Twilight
- First edition cover, featuring Crowfeather
- Author: Erin Hunter
- Cover artist: Wayne McLoughlin
- Language: English
- Series: Warriors: The New Prophecy
- Genre: Children's literature Fantasy novel
- Publisher: HarperTrophy
- Publication date: 22 August 2006
- Publication place: United States
- Media type: Print (hardback & paperback)
- Pages: 336
- ISBN: 978-0-06-082764-9
- Preceded by: Starlight
- Followed by: Sunset

= Twilight (Hunter novel) =

2006 novel by Erin Hunter

Twilight is a children's fantasy novel in the Warriors novel series written by Erin Hunter, a pseudonym used by multiple authors. It is the fifth book in the second arc The New Prophecy and continues the cat clans' adventures while seeking a new home. It was generally well received by critics.

==Plot summary==
WindClan and ThunderClan are still suffering from Mudclaw and Hawkfrost's attack on WindClan. Squirrelflight and Ashfur grow much closer as Squirrelflight's relationship with Brambleclaw deteriorates because of his friendship with his half-brother, Hawkfrost, whom Squirrelflight believes is untrustworthy. Onewhisker of WindClan travels to the Moonpool, earning his nine lives and leader name, becoming Onestar.

Later in the book, Daisy, a farm cat, takes her three kits, Berry, Hazel, and Mouse, to join ThunderClan after Daisy witnesses the humans taking her friend Floss' kits away. Leafpool continues her forbidden love with Crowfeather a warrior of WindClan, and struggles with her feelings; she must choose between her Clan and her heart. Eventually, Cinderpelt confronts Leafpool about her romance when she is discovered with Crowfeather. The two medicine cats argue, and Leafpool decides to run away from the Clans with Crowfeather after Spottedleaf tells her to follow her heart. After a long night alone in the hills, Leafpool and Crowfeather return to the Clans when they hear of a badger attack on the Clans from Midnight the badger.

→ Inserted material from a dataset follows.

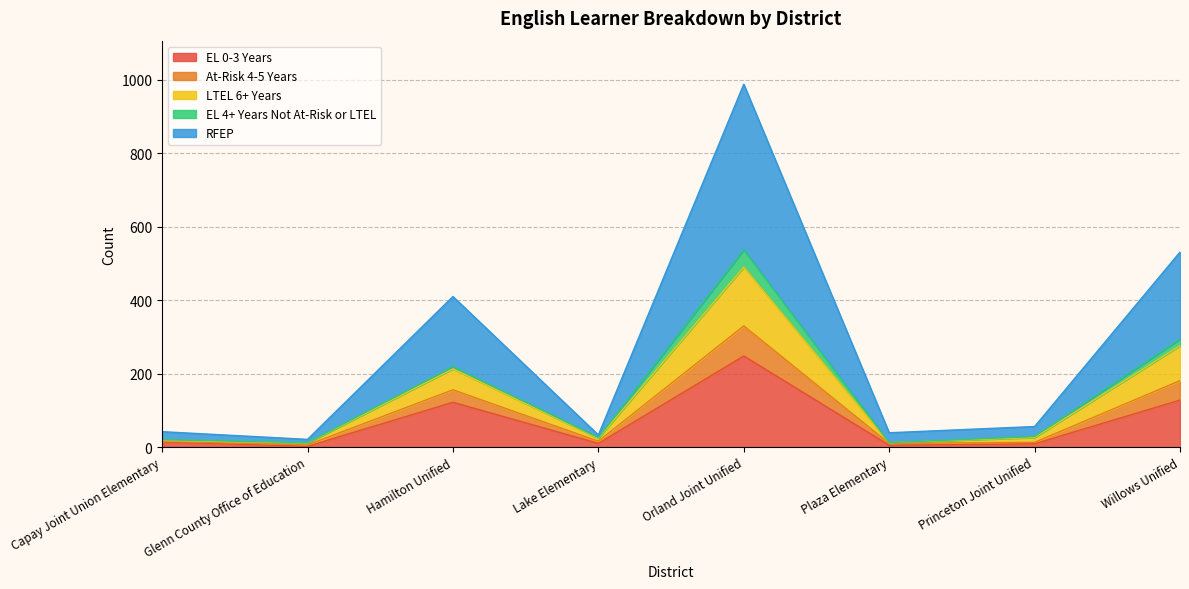

True or false: RFEP and At-Risk 4-5 Years cross at least once.

False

During the badger attack, Sorreltail begins to have her kits, and Cinderpelt helps her while simultaneously fighting off the badgers. Although Sorreltail gives birth to four healthy kits, Cinderpelt is killed by a badger. ThunderClan begins to lose the battle, but WindClan shows up at the last minute, summoned by Midnight. Together, the two Clans manage to drive the badgers away. The story ends with Leafpool deciding to remain in ThunderClan as their medicine cat, rather than leaving the Clans to live with Crowfeather.

==Critical reception==
Twilight received a warm reception from critics. In one review by Barnes and Noble, the novel was praised for being eventful. A BookLoons reviewer also gave a positive review, but a Children's Literature reviewer said the story was confusing without background information.